Further, the aforesaid provision also provides that the appointment of senior management shall be done by the board of directors of a company.
With respect to remuneration, there are different views as to whether increments or bonuses shall also require the approval of NRC and the Board. Though neither the Companies Act nor SEBI LODR carves out any exception for the same, both increments and bonuses shall require approval of NRC and the Board, but considering the practical challenges, the Board and NRC may, to some extent, delegate the said functions by setting up a broader framework.
SEBI LODR Regulations lays downs the following key obligations on part of the senior management personnel:
- Compliance with Code of Conduct: Senior management personnel are required to affirm compliance with the code of conduct on an annual basis. This provides a mechanism to the company to assess and monitor compliance with the code of conduct and take appropriate action if any violations or concerns arise. (Regulation 26(3) of SEBI (Listing Obligations and Disclosure Requirements) 2015)
- Disclosure of conflict of interest: Senior management personnel are required to disclose their personal interest to the Board of Directors relating to any material, financial, or commercial transactions which can potentially create a conflict with the interests of the listed entity as a whole. (Regulation 26(5) of SEBI (Listing Obligations and Disclosure Requirements) 2015)
- The senior management personnel shall conduct themselves so as to meet the expectations of operational transparency to stakeholders while at the same time maintaining confidentiality of information in order to foster a culture of good decision-making. (Regulation 4(2)(f) of SEBI (Listing Obligations and Disclosure Requirements) 2015)
- The senior management personnel shall facilitate the independent directors to perform their role effectively as a member of the board of directors and also a member of a committee of board of directors. (Regulation 4(2)(f) of SEBI (Listing Obligations and Disclosure Requirements) 2015)
Taking the importance of senior management personnel a step notch further, SEBI has recently amended Regulation 30 of the SEBI LODR Regulations to mandate disclosure to the stock exchange(s) of any change in the senior management personnel.

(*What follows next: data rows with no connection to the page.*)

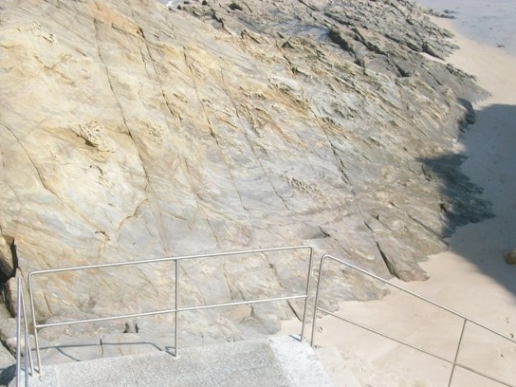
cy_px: 272
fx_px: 745
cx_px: 261
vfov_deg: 28.8
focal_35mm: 50
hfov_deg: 38.2
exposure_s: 1/261
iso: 64
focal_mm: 5.7
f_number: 5.5
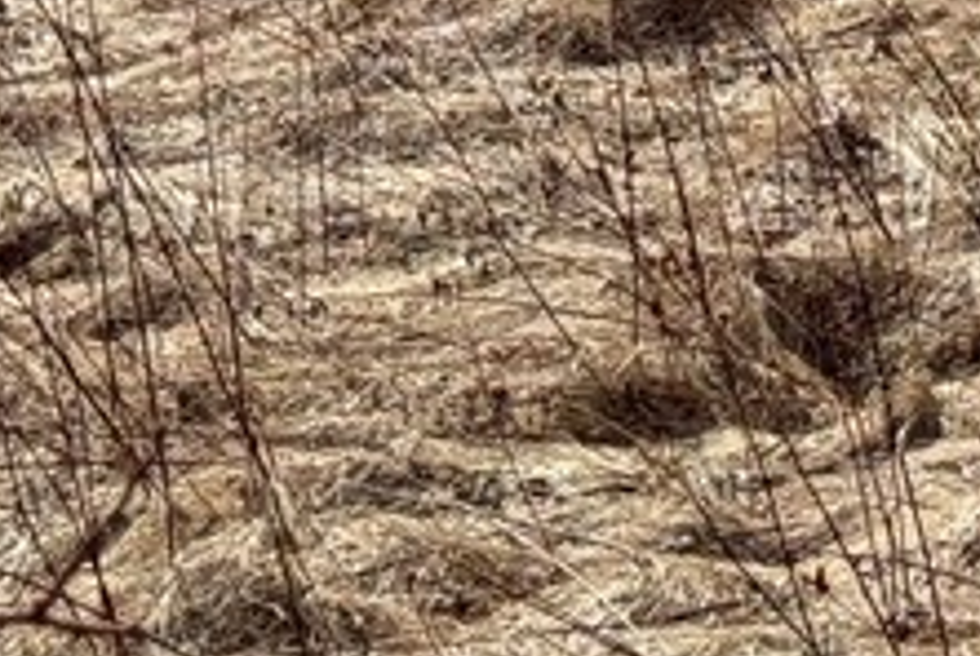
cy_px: -882
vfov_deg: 5.8
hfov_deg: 8.6
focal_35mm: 231
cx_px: 1756
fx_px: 6297
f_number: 1.78
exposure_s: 1/7143
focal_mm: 6.76
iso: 100
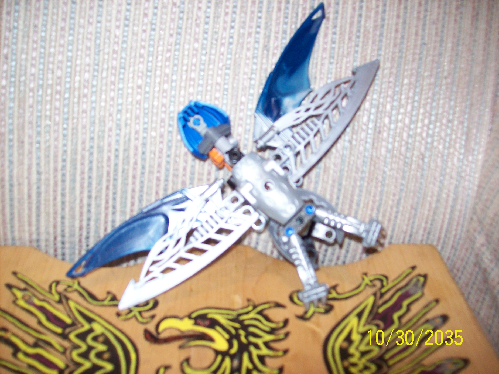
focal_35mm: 36
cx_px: 250
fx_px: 519
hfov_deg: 51.4
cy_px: 187
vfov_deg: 39.6
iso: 200
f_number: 2.7
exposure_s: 1/64
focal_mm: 6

This may further complicate the compliance regime, especially for listed entities having a large number of senior management personnel. In case of resignation by senior management personnel, a copy of the resignation letter is also required to be submitted to the stock exchange(s).
With respect to change in senior management, a question arises whether transfer or promotion within senior management personnel will required to be disclosed. In our view, considering that the said transfer or promotion doesn’t result in any change within the senior management personnel, no separate intimation is required. In case of transfer or promotion, if any individual becomes part of the senior management personnel for the first time, then disclosure is required.
Officers and personnel forming part of the Senior Management, play an important role in the organizational hierarchy in a listed entity. They establish the organizational structure, hire competent personnel, and provide guidance to achieve strategic goals and objectives.
Recognizing the importance of role, SEBI has been strengthening the regulatory regime to ensure that right candidates are appointed in the senior management but while doing so , it may also have made the process cumbersome, as it’s not easy to have meetings of NRC or board of directors and appointments at such key positions, can’t wait too long.